Pendidikan vs. KKN
Pagi ini ketika melewati sebuah SD, di kejauhan saya lihat anak-anak berjalan menuju ke sekolahannya, pagi sekali dan penuh semangat walau hanya dengan berjalan kaki. Hal ini mengingatkanku pada masa-masa SD ku dulu, sama dengan mereka saya pergi ke sekolah dengan jalan kaki, dekat memang hanya sekitar 2 km jarak rumahku dengan SD. Setelah berjalan biasanya di sekolah saya hanya belajar sekitar dua setengah jam, dan itu berjalan sekitar 3 tahun, sampai kelas 3 SD, karena SD ku dulu muridnya banyak sekali sehingga ruang kelas dibagi dalam 3 shift. Ketika menginjak kelas 4 waktu belajarku di sekolah bertambah jadi 4 jam dan ini berlangsung hingga saya lulus SD. Pertama kali masuk kelasku saja ada 55 orang murid.
Namun seiringnya waktu jumlah tersebut berangsur-angsur berkurang hingga hanya 28 orang pada saat kelas 6, hal ini karena ada yang tidak naik kelas, ada juga yang pindah sekolah. Walau begitu saat-saat itu saya menikmati dan senang bersekolah di sana, banyak teman dan kenangan mewarnai perjalanan hidup saya. Terus terang ketika akan lulus dan keluar saya sedih sekali karena dan merasa hampa karena saya akan berpisah dengan teman-teman terbaikku pada waktu itu.
Namun dari segudang cerita, pengalaman dan pembelajaran yang menyenangkan itu ada satu kecacatan yang mungkin tak akan pernah saya lupa. Pada saat pengumuman hasil Ebtanas ternyata nilai tertinggi diraih oleh salah seorang murid yang notabene selama ini tidak pintar alias bodoh dan tidak pernah masuk 10 besar atau tidak pernah berprestasi sama sekali, bahkan anak tersebut pernah tinggal kelas. Semua anak bertanya kenapa hal ini bisa terjadi?? Sebetulnya hal ini sudah diprediksi oleh kami (pada waktu itu masih SD) kalau dia (anak yang bodoh) itu nanti pasti Nem (nilai ebtanas murni) nya akan tertinggi, karena dia merupakan keponakan guru wali kelas 6. Dan ternyata hal tersebut jadi kenyataan.

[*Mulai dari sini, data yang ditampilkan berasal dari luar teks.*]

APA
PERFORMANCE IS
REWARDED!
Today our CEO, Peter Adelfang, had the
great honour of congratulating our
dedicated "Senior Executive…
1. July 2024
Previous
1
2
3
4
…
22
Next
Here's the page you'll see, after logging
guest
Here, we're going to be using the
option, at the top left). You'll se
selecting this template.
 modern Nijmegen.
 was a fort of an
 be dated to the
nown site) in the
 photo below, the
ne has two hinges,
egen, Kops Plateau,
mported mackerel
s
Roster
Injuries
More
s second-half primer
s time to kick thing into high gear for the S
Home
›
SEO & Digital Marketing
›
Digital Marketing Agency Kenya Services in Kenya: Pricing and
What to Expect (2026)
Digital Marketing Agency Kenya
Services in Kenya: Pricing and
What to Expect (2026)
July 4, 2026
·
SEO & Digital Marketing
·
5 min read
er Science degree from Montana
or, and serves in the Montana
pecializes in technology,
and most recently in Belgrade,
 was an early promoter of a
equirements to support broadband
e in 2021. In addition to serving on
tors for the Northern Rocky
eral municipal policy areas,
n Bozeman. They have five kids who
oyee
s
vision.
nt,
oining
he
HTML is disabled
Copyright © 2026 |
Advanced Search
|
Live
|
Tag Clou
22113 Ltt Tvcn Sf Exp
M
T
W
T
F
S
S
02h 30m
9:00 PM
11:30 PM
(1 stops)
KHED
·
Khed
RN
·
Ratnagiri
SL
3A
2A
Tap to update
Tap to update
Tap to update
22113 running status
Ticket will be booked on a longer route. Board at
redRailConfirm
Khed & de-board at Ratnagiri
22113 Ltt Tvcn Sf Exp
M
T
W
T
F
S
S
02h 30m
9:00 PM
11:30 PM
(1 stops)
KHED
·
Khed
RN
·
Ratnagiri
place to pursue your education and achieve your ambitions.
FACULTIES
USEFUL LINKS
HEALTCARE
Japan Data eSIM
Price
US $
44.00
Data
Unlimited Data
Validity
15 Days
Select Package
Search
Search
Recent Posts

Kenapa anak-anak SD pada saat itu bisa memperkirakan hal tersebut, karena selama bersekolah hal seperti itu sering terjadi dan itu seperti bukan hal tabu, bahkan guru-guru yang punya anak atau saudara yang jadi muridnya sering sekali berbuat tidak bagus seperti itu (maksudnya memberi nilai baik), hal ini bisa ditolerir kalau anaknya pinter, tapi kalau anaknya bodoh??? itu betul-betul pendidikan yang tidak mendidik.
Saya jadi berpikir, pantesan aja sekarang banyak orang korupsi, kolusi dan nepotisme, karena memang sejak SD yang notabene sebagai pendidikan dasar kita sudah diberi contoh yang tidak baik oleh perilaku pengajar kita. Masihkah hal seperti ini berlangsung saat ini ketika reformasi sudah berlangsung??? Mudah-mudahan hal tersebut hanya terjadi pada saat saya sekolah dulu. SEMOGA.